### Assignment
Transcribe the data below verbatim from the line with "index dip: (204, 75)" to the line with "middle dip: (147, 444)". Include both of those lines.

Stored dataset items:
━━━━━━━━━━━━━━━━━━━━━━━━━━━━━━

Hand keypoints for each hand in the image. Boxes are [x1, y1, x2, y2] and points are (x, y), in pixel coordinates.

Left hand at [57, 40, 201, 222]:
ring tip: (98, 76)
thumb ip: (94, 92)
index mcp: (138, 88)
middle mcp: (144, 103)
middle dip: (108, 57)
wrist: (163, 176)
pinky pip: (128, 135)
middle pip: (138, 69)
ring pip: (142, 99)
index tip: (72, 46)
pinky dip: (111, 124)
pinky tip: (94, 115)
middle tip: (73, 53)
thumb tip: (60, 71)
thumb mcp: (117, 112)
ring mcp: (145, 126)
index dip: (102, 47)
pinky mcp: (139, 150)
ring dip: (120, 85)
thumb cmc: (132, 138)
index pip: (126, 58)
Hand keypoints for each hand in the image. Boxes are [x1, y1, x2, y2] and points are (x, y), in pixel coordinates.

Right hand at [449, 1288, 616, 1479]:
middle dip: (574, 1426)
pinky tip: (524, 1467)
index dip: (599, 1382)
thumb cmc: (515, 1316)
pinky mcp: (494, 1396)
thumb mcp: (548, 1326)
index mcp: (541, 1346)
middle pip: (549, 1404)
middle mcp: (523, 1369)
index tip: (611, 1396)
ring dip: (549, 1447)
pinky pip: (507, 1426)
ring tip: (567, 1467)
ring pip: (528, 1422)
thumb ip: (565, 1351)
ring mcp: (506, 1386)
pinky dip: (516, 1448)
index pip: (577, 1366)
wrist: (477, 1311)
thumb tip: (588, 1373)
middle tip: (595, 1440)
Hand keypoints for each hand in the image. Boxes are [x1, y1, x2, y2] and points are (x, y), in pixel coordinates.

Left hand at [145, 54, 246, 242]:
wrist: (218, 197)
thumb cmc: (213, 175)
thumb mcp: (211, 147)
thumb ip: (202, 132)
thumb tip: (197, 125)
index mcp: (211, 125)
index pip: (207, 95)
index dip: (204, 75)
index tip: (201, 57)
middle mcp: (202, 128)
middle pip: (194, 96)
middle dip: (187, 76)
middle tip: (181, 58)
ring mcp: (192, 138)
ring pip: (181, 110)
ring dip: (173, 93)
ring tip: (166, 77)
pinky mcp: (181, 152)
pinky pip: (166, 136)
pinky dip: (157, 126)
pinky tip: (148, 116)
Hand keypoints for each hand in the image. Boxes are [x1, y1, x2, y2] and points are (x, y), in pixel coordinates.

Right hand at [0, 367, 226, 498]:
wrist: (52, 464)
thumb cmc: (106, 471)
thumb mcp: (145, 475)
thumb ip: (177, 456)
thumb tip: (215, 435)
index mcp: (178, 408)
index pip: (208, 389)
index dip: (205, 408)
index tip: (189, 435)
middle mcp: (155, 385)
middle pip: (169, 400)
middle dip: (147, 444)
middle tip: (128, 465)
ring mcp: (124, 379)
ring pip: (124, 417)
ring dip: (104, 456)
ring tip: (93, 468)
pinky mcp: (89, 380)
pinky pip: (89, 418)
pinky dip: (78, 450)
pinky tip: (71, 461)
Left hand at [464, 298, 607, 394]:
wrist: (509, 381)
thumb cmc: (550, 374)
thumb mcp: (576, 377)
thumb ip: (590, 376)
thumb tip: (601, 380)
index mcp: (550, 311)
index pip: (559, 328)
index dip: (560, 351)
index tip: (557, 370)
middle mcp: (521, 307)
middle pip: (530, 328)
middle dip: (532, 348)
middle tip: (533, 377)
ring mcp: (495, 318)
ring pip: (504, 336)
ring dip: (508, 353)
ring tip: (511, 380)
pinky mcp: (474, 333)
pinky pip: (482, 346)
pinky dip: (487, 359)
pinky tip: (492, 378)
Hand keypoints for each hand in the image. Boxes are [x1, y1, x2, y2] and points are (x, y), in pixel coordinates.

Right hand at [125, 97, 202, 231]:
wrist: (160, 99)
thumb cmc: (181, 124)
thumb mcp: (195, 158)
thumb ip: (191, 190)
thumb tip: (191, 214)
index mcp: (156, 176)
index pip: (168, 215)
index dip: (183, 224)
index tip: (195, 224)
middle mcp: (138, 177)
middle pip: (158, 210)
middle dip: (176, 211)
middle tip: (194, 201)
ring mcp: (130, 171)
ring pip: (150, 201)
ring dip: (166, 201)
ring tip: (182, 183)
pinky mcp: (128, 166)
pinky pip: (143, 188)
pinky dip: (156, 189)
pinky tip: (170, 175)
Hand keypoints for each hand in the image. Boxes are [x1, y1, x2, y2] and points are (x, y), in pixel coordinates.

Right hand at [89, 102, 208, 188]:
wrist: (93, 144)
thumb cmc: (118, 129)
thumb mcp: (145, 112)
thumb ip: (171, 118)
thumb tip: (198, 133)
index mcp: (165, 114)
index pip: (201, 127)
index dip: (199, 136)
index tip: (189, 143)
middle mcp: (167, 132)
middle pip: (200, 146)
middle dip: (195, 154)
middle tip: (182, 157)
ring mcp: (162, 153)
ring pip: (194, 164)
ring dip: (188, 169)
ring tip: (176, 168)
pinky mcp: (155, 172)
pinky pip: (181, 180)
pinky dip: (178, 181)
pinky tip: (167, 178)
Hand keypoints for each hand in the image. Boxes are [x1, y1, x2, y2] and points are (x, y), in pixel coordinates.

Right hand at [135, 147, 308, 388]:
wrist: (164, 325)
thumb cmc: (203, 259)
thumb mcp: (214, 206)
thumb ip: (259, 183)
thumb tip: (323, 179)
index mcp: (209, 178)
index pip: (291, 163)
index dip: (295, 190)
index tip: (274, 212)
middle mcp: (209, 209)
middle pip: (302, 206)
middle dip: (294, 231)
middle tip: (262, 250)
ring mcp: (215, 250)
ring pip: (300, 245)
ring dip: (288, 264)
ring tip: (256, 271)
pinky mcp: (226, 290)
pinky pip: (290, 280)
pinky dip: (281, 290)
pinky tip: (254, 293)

━━━━━━━━━━━━━━━━━━━━━━━━━━━━━━

### Exercise result
index dip: (204, 75)
index tip: (201, 57)
middle mcp: (202, 128)
middle pip: (194, 96)
middle dip: (187, 76)
middle tip: (181, 58)
ring mcp: (192, 138)
ring pip: (181, 110)
ring dip: (173, 93)
ring tip: (166, 77)
pinky mcp: (181, 152)
pinky pip: (166, 136)
pinky dip: (157, 126)
pinky tip: (148, 116)
Hand keypoints for each hand in the image. Boxes are [x1, y1, x2, y2] and points are (x, y), in pixel coordinates.

Right hand at [0, 367, 226, 498]:
wrist: (52, 464)
thumb cmc: (106, 471)
thumb mcp: (145, 475)
thumb ip: (177, 456)
thumb tip: (215, 435)
index mcp: (178, 408)
index pip: (208, 389)
index dip: (205, 408)
index tip: (189, 435)
middle mcp: (155, 385)
middle pip: (169, 400)
middle dip: (147, 444)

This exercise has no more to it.